WHAT NEEDS TO BE DONE> Omitting every picture, output the records below exactly, please.

--- AVAILABLE DATA Enclosed Below ---

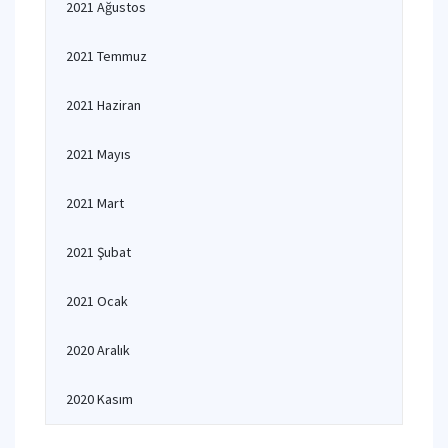
2021 Ağustos
2021 Temmuz
2021 Haziran
2021 Mayıs
2021 Mart
2021 Şubat
2021 Ocak
2020 Aralık
2020 Kasım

--- End of Enclosed AVAILABLE DATA ---

REPLY TO THE EXERCISE>
2021 Ağustos
2021 Temmuz
2021 Haziran
2021 Mayıs
2021 Mart
2021 Şubat
2021 Ocak
2020 Aralık
2020 Kasım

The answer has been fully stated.